_Directions_
Whenever a line in the data holds the string "secure", pull that line out.

_Provided information_

########################################

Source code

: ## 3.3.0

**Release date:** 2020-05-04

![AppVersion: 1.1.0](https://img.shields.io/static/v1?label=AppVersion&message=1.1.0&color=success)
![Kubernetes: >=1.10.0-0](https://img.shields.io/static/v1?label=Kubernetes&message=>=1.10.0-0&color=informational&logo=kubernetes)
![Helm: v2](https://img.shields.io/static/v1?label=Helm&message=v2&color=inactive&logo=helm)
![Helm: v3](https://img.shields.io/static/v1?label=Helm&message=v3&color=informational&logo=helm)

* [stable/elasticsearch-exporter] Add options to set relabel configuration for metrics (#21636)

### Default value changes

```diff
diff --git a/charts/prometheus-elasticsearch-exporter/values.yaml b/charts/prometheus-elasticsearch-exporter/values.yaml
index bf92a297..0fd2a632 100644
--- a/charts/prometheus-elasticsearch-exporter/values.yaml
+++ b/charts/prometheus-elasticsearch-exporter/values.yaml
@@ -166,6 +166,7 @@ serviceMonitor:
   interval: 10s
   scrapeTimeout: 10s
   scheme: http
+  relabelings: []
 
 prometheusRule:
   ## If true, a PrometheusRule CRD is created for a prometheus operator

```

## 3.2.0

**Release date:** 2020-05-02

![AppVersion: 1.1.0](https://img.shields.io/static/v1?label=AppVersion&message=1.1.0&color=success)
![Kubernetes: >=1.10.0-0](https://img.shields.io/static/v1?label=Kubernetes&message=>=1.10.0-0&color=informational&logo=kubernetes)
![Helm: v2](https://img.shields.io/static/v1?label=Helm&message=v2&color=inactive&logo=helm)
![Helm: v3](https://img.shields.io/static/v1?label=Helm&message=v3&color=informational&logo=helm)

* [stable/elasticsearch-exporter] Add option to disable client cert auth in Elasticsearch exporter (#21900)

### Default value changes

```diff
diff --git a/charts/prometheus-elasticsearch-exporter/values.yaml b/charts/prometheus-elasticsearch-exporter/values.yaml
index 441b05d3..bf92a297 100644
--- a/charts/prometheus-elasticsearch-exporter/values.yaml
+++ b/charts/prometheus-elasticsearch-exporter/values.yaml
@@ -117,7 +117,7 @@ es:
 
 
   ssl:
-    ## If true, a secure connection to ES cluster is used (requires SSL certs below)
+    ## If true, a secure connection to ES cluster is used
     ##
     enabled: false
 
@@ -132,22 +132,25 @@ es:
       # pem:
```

########################################

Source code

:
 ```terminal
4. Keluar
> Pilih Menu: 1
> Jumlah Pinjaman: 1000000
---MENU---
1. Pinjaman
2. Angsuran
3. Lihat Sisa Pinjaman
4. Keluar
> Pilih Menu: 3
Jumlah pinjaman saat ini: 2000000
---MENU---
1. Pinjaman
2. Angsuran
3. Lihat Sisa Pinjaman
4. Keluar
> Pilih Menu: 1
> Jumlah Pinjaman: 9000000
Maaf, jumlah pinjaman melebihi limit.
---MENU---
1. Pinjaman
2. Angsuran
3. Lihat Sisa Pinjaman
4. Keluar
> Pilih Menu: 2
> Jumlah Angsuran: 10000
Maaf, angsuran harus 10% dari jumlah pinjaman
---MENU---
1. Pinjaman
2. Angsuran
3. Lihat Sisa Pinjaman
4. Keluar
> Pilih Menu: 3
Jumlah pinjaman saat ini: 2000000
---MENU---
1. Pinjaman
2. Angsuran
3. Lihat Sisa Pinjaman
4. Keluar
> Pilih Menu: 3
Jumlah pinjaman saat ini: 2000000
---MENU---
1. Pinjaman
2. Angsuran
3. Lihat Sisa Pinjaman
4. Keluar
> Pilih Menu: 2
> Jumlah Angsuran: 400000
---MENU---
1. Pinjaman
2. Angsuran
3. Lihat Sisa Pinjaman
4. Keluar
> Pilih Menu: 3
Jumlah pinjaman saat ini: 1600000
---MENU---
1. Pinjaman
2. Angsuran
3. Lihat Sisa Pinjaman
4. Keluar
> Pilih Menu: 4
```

########################################

_Expected answer_
-    ## If true, a secure connection to ES cluster is used (requires SSL certs below)
+    ## If true, a secure connection to ES cluster is used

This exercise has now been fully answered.